• **Your assignment**
Give back only the lines in the records below from the one with "nose: (1579, 349)" to the one with "left hip: (627, 766)", both inclusive, word for word.

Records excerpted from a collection
▽
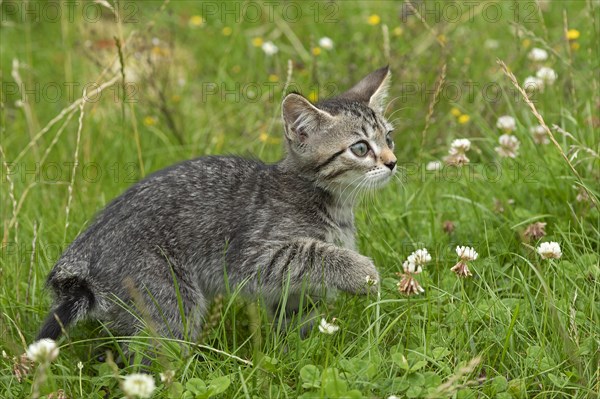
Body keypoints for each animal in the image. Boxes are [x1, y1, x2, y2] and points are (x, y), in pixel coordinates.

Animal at [35, 66, 396, 344]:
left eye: (389, 138)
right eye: (361, 148)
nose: (393, 162)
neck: (332, 202)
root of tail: (80, 259)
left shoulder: (293, 291)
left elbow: (298, 316)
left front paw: (300, 348)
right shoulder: (254, 255)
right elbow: (316, 253)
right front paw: (364, 273)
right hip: (169, 298)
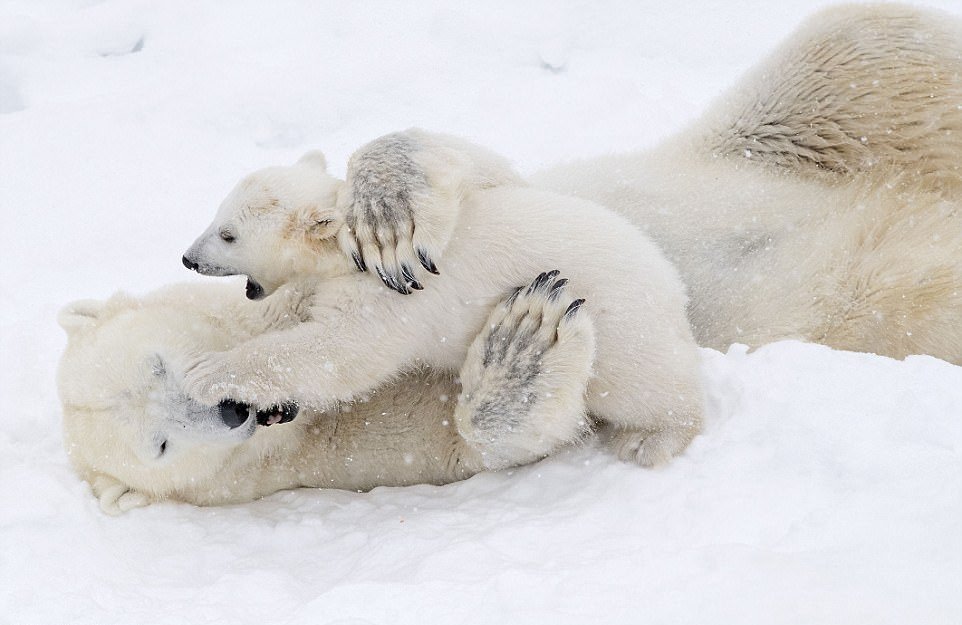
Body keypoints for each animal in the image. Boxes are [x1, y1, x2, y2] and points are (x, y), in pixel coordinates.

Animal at [56, 276, 596, 516]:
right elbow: (465, 442)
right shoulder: (347, 457)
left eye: (159, 365)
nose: (232, 409)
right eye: (161, 445)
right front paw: (526, 337)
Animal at [182, 133, 704, 464]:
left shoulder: (390, 294)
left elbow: (338, 353)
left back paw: (650, 439)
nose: (188, 258)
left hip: (624, 336)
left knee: (647, 388)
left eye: (228, 235)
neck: (345, 253)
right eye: (216, 214)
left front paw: (205, 372)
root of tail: (673, 293)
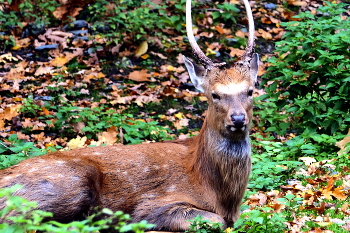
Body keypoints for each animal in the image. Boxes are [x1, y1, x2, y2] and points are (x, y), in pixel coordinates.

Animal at [0, 0, 258, 230]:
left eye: (250, 90)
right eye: (214, 94)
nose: (237, 119)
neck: (218, 194)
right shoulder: (152, 204)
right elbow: (215, 221)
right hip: (67, 183)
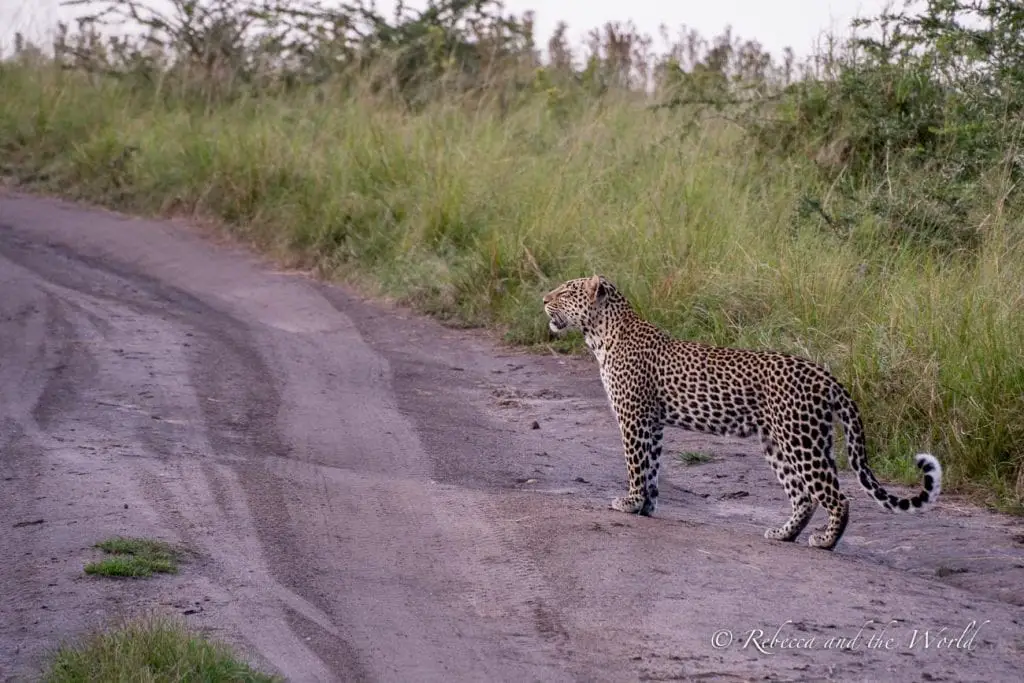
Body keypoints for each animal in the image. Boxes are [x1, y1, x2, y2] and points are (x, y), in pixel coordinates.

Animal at [544, 274, 942, 548]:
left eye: (565, 291)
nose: (543, 298)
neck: (601, 335)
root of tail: (826, 375)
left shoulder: (634, 417)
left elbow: (635, 463)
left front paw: (629, 503)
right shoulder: (653, 423)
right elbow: (651, 465)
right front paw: (647, 506)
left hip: (801, 441)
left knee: (835, 496)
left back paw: (825, 542)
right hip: (782, 442)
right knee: (804, 496)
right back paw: (783, 534)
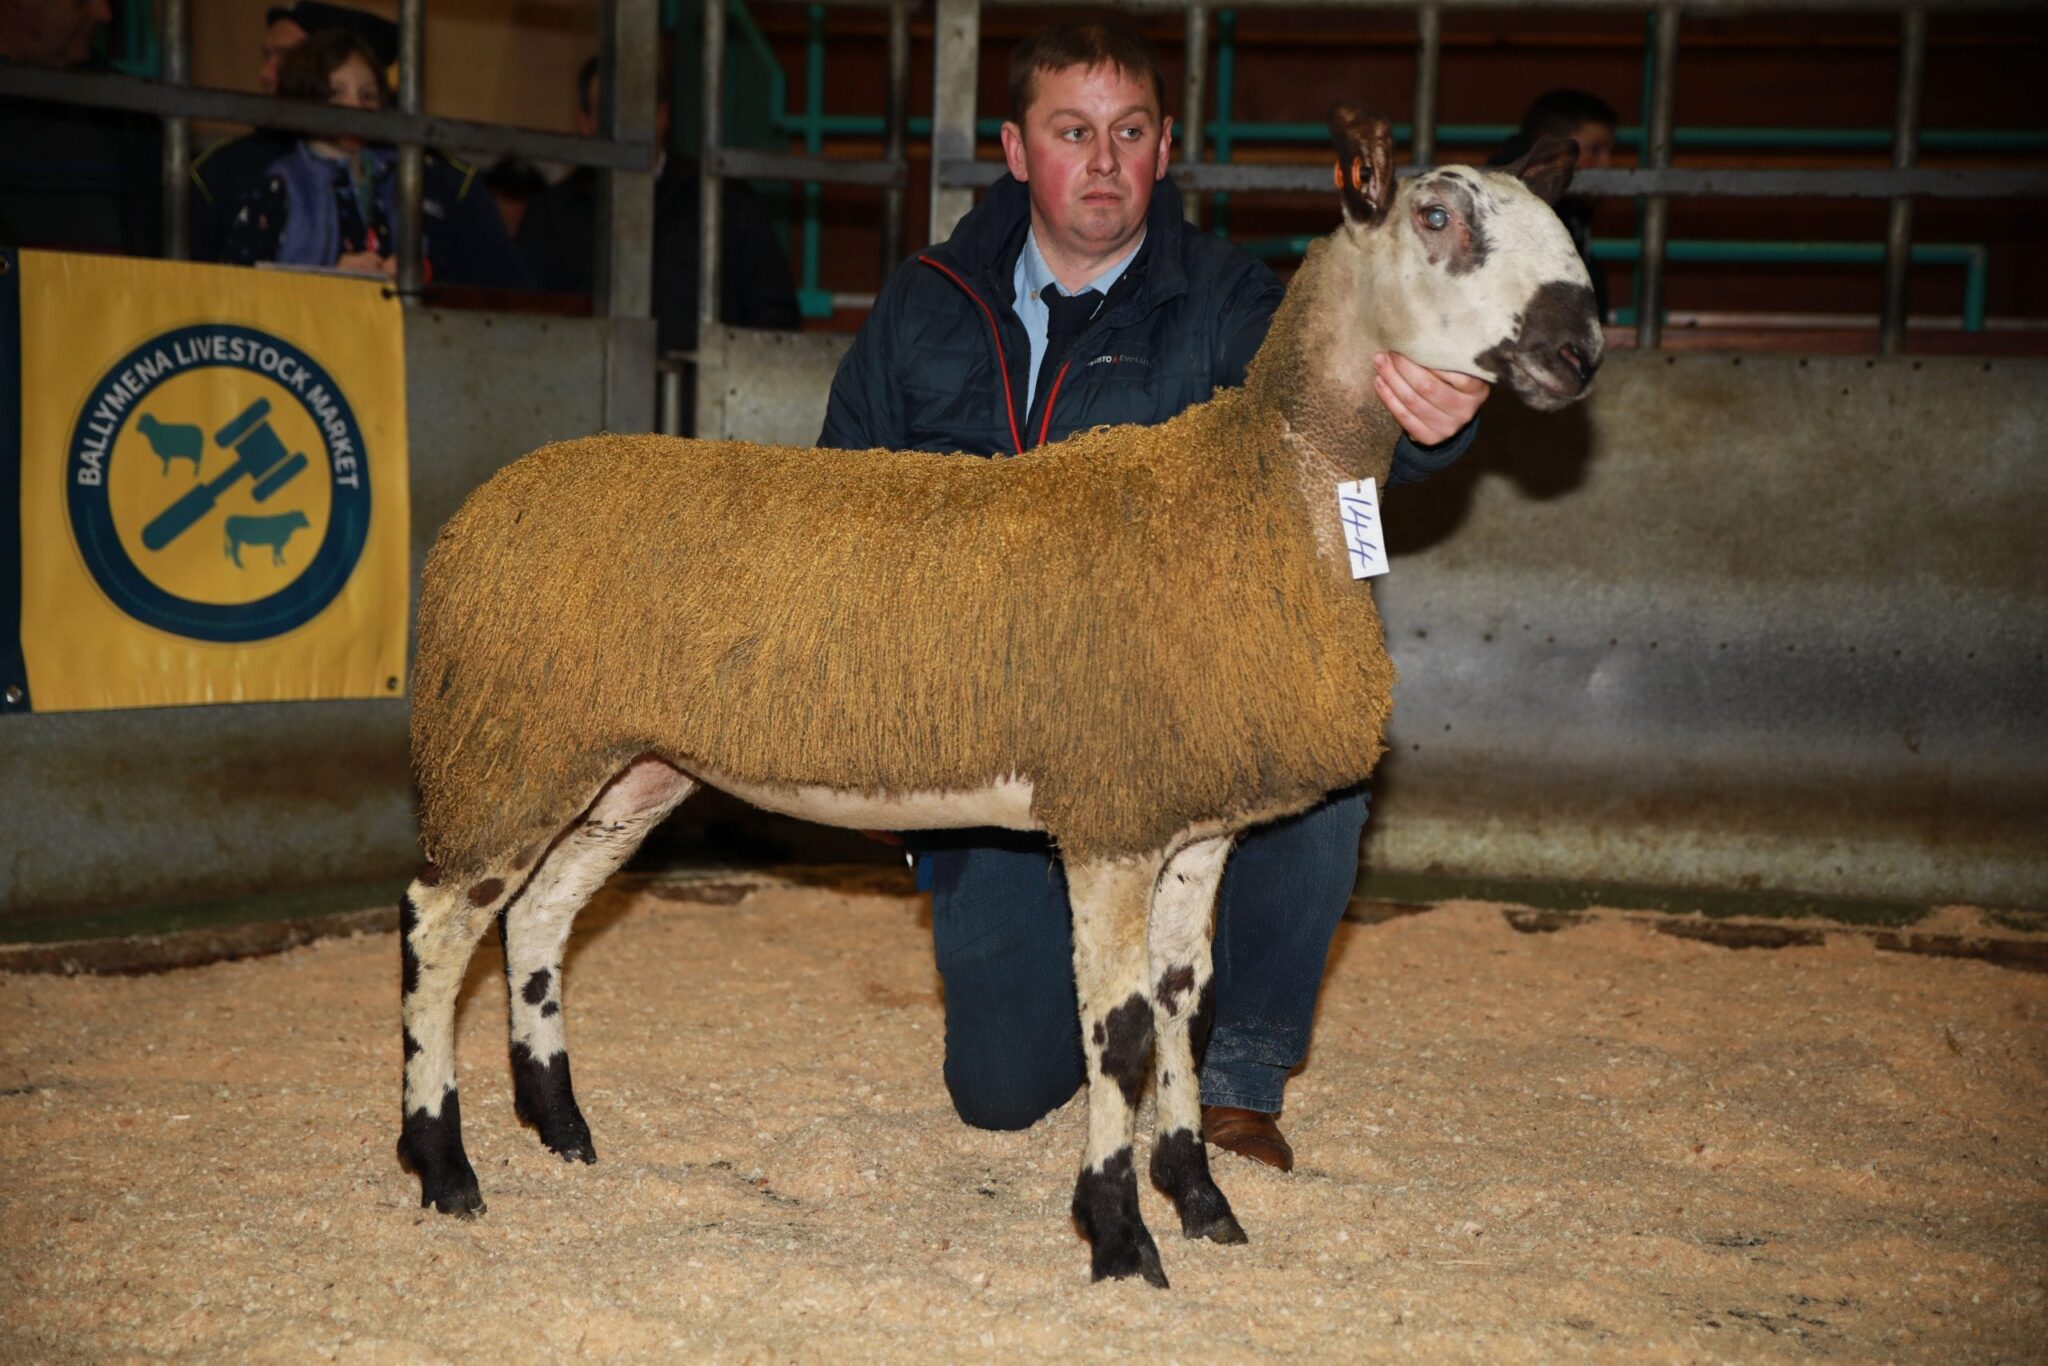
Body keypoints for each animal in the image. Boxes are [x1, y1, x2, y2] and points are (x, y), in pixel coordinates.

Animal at [395, 109, 1597, 1294]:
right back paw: (441, 1163)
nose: (1579, 349)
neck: (1261, 490)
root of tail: (478, 516)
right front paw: (1119, 1237)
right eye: (1436, 216)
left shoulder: (1194, 823)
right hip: (513, 743)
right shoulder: (1111, 818)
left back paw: (560, 1127)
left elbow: (1183, 1010)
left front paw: (1200, 1199)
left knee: (538, 917)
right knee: (438, 924)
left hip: (627, 766)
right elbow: (1118, 1034)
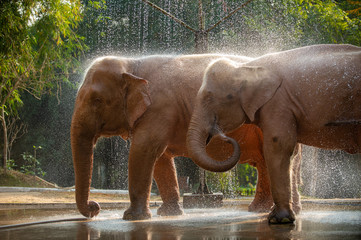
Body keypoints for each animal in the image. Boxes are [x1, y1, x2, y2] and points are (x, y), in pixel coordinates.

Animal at [70, 53, 300, 220]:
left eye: (97, 100)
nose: (94, 208)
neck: (132, 63)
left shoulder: (160, 108)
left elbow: (143, 150)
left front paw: (132, 218)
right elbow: (160, 158)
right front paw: (169, 214)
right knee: (269, 162)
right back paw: (261, 210)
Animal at [186, 43, 360, 225]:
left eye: (211, 98)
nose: (223, 136)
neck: (247, 67)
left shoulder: (278, 103)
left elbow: (278, 145)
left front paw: (278, 219)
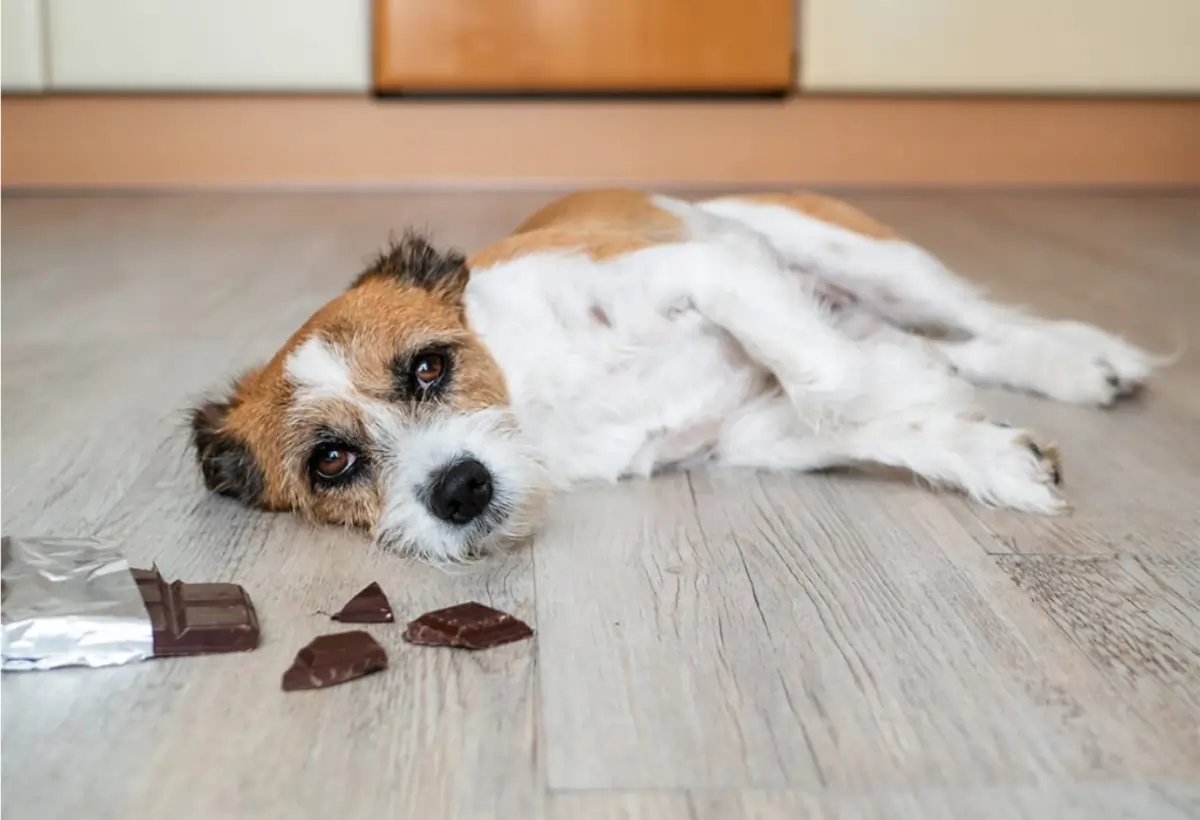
△
• **Result of the task**
nose: (1579, 349)
neck: (1261, 490)
root of tail: (478, 516)
right front paw: (1119, 1237)
right eye: (1436, 216)
left shoulder: (1194, 823)
right hip: (513, 743)
right shoulder: (1111, 818)
left back paw: (560, 1127)
left elbow: (1183, 1010)
left front paw: (1200, 1199)
left knee: (538, 917)
right knee: (438, 924)
left hip: (627, 766)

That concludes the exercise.